▸ Data shown:
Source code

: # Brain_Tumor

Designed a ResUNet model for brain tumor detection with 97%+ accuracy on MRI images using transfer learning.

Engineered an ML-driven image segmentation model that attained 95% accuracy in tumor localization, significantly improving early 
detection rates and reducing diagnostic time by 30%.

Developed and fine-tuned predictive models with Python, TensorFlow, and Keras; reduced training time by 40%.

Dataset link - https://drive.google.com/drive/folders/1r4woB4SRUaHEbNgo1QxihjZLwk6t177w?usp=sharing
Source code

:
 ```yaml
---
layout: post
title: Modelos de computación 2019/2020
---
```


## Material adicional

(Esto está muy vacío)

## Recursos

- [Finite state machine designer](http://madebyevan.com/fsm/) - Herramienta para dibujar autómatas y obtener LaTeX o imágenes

▸ What is being asked:
Check each line of the records for "accuracy" and copy the ones that contain it.

▸ Task response:
Designed a ResUNet model for brain tumor detection with 97%+ accuracy on MRI images using transfer learning.
Engineered an ML-driven image segmentation model that attained 95% accuracy in tumor localization, significantly improving early 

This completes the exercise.